Partnering with the Great Canadian Shoreline Clean Up, the #INCGiving volunteers in Victoria, British Columbia participated in a Shoreline Clean Up at Willows Beach. The hope of community events like this, is to educate residents and our neighbors to learn to take care of the environment; to help clean up marine debris and to encourage recycling.
Beaches everywhere are riddled with plastic & other debris – a shoreline epidemic that runs up and down the coast of Vancouver Island, as well as other beaches around the world. Plastic in the ocean leach toxins, which potentially enter our food chain, or is eaten by marine animals.
Human-created waste, whether deliberate or accidental – like dumping, container spills, litter washed into storm drains and waterways, and wind-blown landfill waste – contribute to this problem.
A recent article by onegreenplanet.org showed that the toxins that leach out from plastic are: BPA (Bisphenol-A) a known endocrine disruptor; phthalates – another endocrine disruptor; and styrene – a chemical found in styrofoam which may create respiratory problems when heated.
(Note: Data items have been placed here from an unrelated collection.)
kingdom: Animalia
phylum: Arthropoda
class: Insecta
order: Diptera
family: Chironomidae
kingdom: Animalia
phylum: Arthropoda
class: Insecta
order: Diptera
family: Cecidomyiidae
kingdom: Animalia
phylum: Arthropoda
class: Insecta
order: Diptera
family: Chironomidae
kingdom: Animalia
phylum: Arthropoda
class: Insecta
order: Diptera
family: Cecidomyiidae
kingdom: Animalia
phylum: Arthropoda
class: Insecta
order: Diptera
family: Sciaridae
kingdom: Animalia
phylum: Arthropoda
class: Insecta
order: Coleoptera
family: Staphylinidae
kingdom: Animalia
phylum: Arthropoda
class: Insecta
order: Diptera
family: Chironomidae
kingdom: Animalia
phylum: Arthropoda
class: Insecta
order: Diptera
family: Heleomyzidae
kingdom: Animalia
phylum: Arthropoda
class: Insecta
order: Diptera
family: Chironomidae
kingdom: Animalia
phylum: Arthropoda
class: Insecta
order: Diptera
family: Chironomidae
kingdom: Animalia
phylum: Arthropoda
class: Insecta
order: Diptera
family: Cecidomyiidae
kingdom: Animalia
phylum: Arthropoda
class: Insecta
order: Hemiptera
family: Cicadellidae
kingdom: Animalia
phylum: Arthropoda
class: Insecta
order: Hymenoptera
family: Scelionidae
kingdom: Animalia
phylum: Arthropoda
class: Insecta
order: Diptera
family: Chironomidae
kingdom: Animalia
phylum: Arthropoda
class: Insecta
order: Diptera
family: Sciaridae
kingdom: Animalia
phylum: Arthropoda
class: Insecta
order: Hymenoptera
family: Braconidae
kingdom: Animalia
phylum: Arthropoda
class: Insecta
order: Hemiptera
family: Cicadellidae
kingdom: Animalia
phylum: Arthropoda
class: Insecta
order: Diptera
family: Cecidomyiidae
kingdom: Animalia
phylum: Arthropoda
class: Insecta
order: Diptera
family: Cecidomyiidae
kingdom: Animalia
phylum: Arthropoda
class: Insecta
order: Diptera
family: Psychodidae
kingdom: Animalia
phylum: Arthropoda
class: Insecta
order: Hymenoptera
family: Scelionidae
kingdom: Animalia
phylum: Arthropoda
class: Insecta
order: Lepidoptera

Styrofoam was part of the garbage collected and cleared during the shoreline clean up, along with small and big pieces of plastic, and cigarette butts By cleaning up the beaches of debris, we hope to reduce the amount of garbage and plastic that will ultimately end up in the ocean, thus keeping Earth healthy for future generations.
“I think that it brings us together and the benefit is it keeps the planet healthy,” stated by Jim H, a passerby.
All the volunteers were happy and excited to participate in this clean up, despite it being a weekend.
“It always makes me feel good when I’ve done something productive like this on a weekend instead of just sitting around at home all day. Doing this also helps me to appreciate the city that I live in.” stated by Jayper Sanchez – an INCGiving volunteer.
Appreciation of the beautiful neighborhood they lived in, motivates the INCGiving volunteers to ensure that Willows Beach and the environment will be taken cared of for future residents of their community.